_Text provided_
____
Skip to content

How to Deploy Hector to Production

Deploy Hector agents to production environments with proper security, monitoring, and reliability.

Time: 30-60 minutes
Difficulty: Advanced


Deployment Options

Method Best For Complexity Scalability
Docker Small to medium deployments Low Medium
Docker Compose Multi-service setup Low Medium
Kubernetes Large-scale production High High
systemd Traditional Linux servers Medium Low

Step 1: Create Dockerfile

FROM golang:1.24-alpine AS builder

WORKDIR /app

# Copy dependency files
COPY go.mod go.sum ./
RUN go mod download

# Copy source
COPY . .

# Build
RUN CGO_ENABLED=0 GOOS=linux go build -o hector ./cmd/hector

# Runtime image
FROM alpine:latest

RUN apk --no-cache add ca-certificates

WORKDIR /root/

# Copy binary
COPY --from=builder /app/hector .

# Copy config
COPY config.yaml .

EXPOSE 8080 8081 8082

ENTRYPOINT ["./hector"]
CMD ["serve", "--config", "config.yaml"]

Step 2: Build Image

docker build -t hector:latest .

Step 3: Run Container

docker run -d \
  --name hector \
  -p 8080:8080 \
  -v $(pwd)/config.yaml:/root/config.yaml \
  -e OPENAI_API_KEY="${OPENAI_API_KEY}" \
  -e ANTHROPIC_API_KEY="${ANTHROPIC_API_KEY}" \
  --restart unless-stopped \
  hector:latest

Step 4: Verify

# Check logs
docker logs hector

# Test endpoint
curl http://localhost:8080/agents

# Check health
curl http://localhost:8080/health

Option 2: Docker Compose

For multi-service deployments with Qdrant, Ollama, etc.

docker-compose.yml

version: '3.8'

services:
  hector:
    build: .
____
Can you pick up the Hector production deployment guide from its last line, carrying on the docker-compose.yml after "build: ."?
____
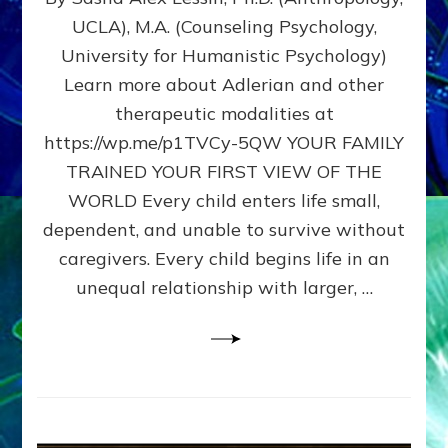
BIRTH
UCLA), M.A. (Counseling Psychology,
AS
University for Humanistic Psychology)
FIRST,
MIDDLE,
Learn more about Adlerian and other
OR
therapeutic modalities at
LAST
https://wp.me/p1TVCy-5QW YOUR FAMILY
BORN
IN
TRAINED YOUR FIRST VIEW OF THE
A
WORLD Every child enters life small,
FAMILY
dependent, and unable to survive without
PATTERN
YOUR
caregivers. Every child begins life in an
PRESENT
unequal relationship with larger, …
PERCEPTION?
A
Do-
It-
Yourself
Maturation
Exercises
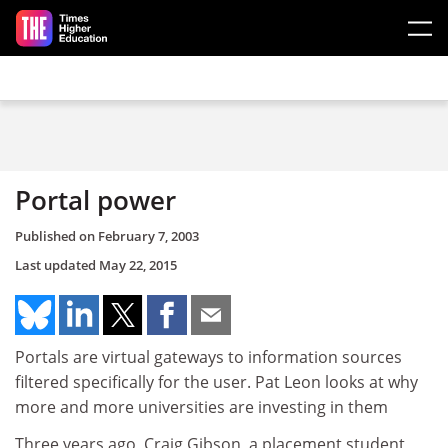
Skip to main content
Portal power
Published on
February 7, 2003
Last updated
May 22, 2015
Portals are virtual gateways to information sources
filtered specifically for the user. Pat Leon looks at why
more and more universities are investing in them
Three years ago, Craig Gibson, a placement student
____
_Reply to the exercise_
    ports:
      - "8080:8080"
      - "8081:8081"
      - "8082:8082"
    volumes:
      - ./config.yaml:/root/config.yaml:ro
    environment:
      - OPENAI_API_KEY=${OPENAI_API_KEY}
      - ANTHROPIC_API_KEY=${ANTHROPIC_API_KEY}
      - QDRANT_HOST=qdrant
      - OLLAMA_HOST=http://ollama:11434
    depends_on:
      - qdrant
      - ollama
    restart: unless-stopped
    networks:
      - hector-network

  qdrant:
    image: qdrant/qdrant:latest
    ports:
      - "6334:6334"
      - "6334:6334"
    volumes:
      - qdrant_data:/qdrant/storage
    restart: unless-stopped
    networks:
      - hector-network

  ollama:
    image: ollama/ollama:latest
    ports:
      - "11434:11434"
    volumes:
      - ollama_data:/root/.ollama
    restart: unless-stopped
    networks:
      - hector-network
    command: serve

volumes:
  qdrant_data:
  ollama_data:

networks:
  hector-network:
    driver: bridge

Deploy

# Start all services
docker-compose up -d

# View logs
docker-compose logs -f hector

# Scale Hector
docker-compose up -d --scale hector=3

# Stop all
docker-compose down

Option 3: Kubernetes

For large-scale production deployments.

hector-deployment.yaml

apiVersion: apps/v1
kind: Deployment
metadata:
  name: hector
  labels:
    app: hector
spec:
  replicas: 3
  selector:
    matchLabels:
      app: hector
  template:
    metadata:
      labels:
        app: hector
    spec:
      containers:
      - name: hector
        image: your-registry/hector:latest
        ports:
        - containerPort: 8080
          name: grpc
        - containerPort: 8081
          name: rest
        - containerPort: 8082
          name: jsonrpc
        env:
        - name: OPENAI_API_KEY
          valueFrom:
            secretKeyRef:
              name: hector-secrets
              key: openai-api-key
        - name: ANTHROPIC_API_KEY
          valueFrom:
            secretKeyRef:
              name: hector-secrets
              key: anthropic-api-key
        volumeMounts:
        - name: config
          mountPath: /root/config.yaml
          subPath: config.yaml
        resources:
          requests:
            memory: "512Mi"
            cpu: "500m"
          limits:
            memory: "2Gi"
            cpu: "2000m"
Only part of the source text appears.